Tasks for this exercise:
A – Set down the passage from the text on hyperinflation and mucus clearance, starting at "Despite the concerns" and ending at "of manual hyperinflation.".
B – Resume the text on hyperinflation and mucus clearance from where it stops.

Text section:
####################
A third concern is related to the method applied to measure mucus displacement, which was conducted by tracking radiopaque tantalum disks placed in the trachea.^{21,23,24,28,29} After the tantalum disks were insufflated, they were tracked for 10 min to define the baseline assessment. Following baseline measures, hyperinflation maneuvers were performed. However, in the prone position, the intrathoracic trachea in swine is oriented upwards, whereas the extrathoracic trachea is almost horizontal.³⁰ This orientation facilitates mucus movement toward the glottis due to gravitational force. Thus, it is possible that, during baseline, mucus movement was accelerated by gravity and that the disks were moved to a more horizontal region of the trachea before the maneuvers were applied. In this case, gravity might have favored mucus displacement mostly during baseline, thus explaining the higher mucus transport rate observed at this point. Nevertheless, this hypothesis could have been discarded if there was a group with a sham maneuver. It is also important to highlight that, during baseline, the animals were being ventilated with an expiratory flow bias that was high enough to favor the displacement of mucus toward the glottis, a condition that is not common in clinical practice.³¹

The duration of manual hyperinflation and ventilator hyperinflation also raise some concerns because the maneuvers were too short, lasting only 2 min. In another study conducted by the same research group to investigate the effects of 2 different types of manual chest cage compression on mucus clearance in mechanically ventilated pigs, the maneuvers were applied for 15 min.²⁴

In addition, manual hyperinflation was applied differently than recommended in the literature.¹ In the current study, manual hyperinflation submitted the mucus layer to a burst of peak inspiratory flows until an inspiratory pressure of 40 cm H₂O was achieved; only after expiratory flow occurred (see Fig. 1 in Li Bassi et al²²). Considering our hypothesis that there was no secretion retention, this insufflation pattern might have spread out the mucus layer even thinner and thus impeded the transport of mucus via expiratory flow bias. This might explain why manual hyperinflation had the worst performance in terms of mucus clearance rate per animal, as suggested in Figure 6 in Li Bassi et al.²²

Despite the concerns raised, an interesting result was that manual hyperinflation, as previously described,¹⁰ produced a highly variable tidal volume, whereas the maneuver was more consistent with the ventilator. This finding reinforces the advantages of applying ventilator hyperinflation instead of manual hyperinflation.
####################
Object class coordinate lists:
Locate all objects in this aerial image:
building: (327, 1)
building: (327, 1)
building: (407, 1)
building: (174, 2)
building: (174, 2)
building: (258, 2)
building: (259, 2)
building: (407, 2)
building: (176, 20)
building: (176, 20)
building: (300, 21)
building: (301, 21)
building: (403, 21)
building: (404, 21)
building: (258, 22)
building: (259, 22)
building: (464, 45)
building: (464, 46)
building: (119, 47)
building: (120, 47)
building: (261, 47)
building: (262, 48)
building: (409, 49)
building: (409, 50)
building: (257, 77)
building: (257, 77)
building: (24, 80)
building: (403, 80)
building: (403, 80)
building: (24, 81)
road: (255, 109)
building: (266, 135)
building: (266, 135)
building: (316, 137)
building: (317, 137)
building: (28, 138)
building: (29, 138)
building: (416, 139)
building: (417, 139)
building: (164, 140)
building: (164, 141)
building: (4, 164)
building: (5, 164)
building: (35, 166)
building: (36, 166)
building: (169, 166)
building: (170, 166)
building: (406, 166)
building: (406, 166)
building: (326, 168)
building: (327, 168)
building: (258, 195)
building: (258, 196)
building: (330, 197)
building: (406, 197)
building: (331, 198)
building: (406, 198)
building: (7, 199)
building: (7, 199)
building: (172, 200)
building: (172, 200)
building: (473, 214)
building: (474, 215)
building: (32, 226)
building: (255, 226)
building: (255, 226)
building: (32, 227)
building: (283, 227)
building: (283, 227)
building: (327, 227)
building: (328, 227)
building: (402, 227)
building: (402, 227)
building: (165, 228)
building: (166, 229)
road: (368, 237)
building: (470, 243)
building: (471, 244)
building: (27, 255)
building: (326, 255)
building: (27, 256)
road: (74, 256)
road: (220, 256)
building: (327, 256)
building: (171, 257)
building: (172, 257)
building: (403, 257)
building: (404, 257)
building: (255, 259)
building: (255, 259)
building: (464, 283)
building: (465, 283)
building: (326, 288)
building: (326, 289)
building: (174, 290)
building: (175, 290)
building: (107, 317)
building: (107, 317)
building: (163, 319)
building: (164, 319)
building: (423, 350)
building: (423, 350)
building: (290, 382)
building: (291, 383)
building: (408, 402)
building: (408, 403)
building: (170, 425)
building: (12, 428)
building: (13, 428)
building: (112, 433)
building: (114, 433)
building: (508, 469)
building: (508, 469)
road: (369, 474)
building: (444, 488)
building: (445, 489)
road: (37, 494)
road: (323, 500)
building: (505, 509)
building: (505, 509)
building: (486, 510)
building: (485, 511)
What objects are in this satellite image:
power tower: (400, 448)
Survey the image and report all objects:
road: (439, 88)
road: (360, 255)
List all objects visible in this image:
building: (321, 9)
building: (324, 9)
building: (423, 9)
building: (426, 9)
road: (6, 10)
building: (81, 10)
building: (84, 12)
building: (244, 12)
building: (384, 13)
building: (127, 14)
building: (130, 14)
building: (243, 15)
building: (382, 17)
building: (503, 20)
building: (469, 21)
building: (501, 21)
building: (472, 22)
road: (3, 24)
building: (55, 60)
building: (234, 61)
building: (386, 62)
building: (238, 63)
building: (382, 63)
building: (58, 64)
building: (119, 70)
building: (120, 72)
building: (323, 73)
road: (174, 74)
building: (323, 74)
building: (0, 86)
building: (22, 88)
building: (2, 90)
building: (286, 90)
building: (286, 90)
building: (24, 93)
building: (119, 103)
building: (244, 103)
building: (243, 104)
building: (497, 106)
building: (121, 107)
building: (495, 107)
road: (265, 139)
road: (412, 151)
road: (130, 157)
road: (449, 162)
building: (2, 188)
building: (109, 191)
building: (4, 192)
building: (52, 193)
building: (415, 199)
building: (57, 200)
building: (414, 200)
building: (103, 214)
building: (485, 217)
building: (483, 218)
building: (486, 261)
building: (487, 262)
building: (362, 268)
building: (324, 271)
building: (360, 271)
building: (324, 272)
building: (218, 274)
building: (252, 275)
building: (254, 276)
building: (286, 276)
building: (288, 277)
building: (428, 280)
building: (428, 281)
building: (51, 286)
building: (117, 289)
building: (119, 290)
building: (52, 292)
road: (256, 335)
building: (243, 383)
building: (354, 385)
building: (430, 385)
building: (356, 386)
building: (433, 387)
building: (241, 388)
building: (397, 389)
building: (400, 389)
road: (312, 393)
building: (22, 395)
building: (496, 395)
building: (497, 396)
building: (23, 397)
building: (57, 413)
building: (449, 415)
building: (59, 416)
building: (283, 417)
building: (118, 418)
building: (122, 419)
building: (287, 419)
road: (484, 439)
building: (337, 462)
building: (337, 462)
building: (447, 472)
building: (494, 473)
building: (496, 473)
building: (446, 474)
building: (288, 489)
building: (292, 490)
####################
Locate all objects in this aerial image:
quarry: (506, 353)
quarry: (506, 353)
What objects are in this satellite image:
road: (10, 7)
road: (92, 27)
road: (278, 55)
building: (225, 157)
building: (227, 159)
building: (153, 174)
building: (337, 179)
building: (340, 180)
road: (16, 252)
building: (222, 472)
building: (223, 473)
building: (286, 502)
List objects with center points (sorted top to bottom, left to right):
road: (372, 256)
####################
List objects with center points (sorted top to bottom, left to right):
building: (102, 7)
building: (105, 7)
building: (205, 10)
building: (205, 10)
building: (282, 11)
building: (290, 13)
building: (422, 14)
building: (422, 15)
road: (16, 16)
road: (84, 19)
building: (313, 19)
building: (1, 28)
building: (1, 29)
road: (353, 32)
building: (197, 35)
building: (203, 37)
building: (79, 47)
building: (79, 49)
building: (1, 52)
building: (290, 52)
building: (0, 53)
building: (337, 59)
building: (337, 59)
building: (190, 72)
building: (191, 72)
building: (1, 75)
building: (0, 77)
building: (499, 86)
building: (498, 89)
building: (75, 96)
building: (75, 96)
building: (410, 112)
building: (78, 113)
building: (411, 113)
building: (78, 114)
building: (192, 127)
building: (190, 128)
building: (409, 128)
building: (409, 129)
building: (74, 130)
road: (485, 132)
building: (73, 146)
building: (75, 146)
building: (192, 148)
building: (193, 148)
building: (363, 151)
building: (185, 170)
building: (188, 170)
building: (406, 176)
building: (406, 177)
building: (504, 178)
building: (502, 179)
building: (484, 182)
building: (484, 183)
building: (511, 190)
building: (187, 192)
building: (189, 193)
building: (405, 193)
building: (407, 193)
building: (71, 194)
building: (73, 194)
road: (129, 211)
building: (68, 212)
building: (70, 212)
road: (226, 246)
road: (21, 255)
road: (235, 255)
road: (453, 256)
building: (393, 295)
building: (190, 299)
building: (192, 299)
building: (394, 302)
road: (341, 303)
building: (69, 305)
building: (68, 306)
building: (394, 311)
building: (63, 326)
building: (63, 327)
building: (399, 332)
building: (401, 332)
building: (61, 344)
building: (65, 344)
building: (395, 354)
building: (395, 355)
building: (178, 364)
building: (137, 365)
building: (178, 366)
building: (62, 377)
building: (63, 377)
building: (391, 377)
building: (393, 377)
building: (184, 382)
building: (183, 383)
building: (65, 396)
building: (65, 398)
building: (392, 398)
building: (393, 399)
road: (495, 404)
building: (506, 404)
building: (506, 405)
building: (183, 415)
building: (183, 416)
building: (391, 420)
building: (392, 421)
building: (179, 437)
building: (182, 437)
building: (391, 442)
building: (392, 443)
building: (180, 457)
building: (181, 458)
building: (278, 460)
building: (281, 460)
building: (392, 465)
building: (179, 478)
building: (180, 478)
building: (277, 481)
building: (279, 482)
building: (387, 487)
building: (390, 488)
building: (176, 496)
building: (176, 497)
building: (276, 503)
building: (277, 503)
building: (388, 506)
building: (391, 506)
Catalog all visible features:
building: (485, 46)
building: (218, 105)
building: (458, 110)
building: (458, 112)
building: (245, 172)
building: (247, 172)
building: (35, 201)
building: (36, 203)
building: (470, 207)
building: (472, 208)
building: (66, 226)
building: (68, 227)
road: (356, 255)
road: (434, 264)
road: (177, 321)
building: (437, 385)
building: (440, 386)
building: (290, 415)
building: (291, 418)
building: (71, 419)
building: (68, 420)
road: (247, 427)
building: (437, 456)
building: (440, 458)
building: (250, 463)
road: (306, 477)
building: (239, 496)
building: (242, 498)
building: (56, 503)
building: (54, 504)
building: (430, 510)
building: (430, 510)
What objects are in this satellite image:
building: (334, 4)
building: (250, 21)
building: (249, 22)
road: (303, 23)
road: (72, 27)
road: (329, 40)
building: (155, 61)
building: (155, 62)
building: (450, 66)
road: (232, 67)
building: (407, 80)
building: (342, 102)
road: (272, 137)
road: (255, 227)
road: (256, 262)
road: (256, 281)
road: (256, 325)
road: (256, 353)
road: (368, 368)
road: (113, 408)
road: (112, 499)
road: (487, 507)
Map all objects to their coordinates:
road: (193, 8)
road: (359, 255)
####################
Your written answers:
A –
Despite the concerns raised, an interesting result was that manual hyperinflation, as previously described,¹⁰ produced a highly variable tidal volume, whereas the maneuver was more consistent with the ventilator. This finding reinforces the advantages of applying ventilator hyperinflation instead of manual hyperinflation.

B –
What are the implications of this study? Bench and animal studies can provide valuable insights to our understanding of airway secretion clearance. Although animal studies are not high-level evidence, they can be used to test hypotheses and improve the design of clinical trials. The research by Li Bassi et al²² gives us the opportunity to improve our knowledge regarding 3 important topics: the importance of a right scenario to investigate airway clearance maneuvers, which maneuver should be applied (as described by the authors, probably the one that produces a more consistent tidal volume), and the need for an appropriate method to measure secretion clearance, given that the technique affects the results.

In conclusion, this experimental study by Li Bassi et al²² showed unexpected results of the lung hyperinflation maneuvers on the tracheal mucus movement; these results challenge previous findings and call for new investigations. It is unclear whether the tested scenario simulates the ideal condition of retained secretions with reduced compliance, where the lung hyperinflation maneuver could be most effective as a therapeutic technique. Moreover, it is unknown if such a scenario fulfilled the critical factors to allow the expiratory bias flow to move secretions outward from the lungs.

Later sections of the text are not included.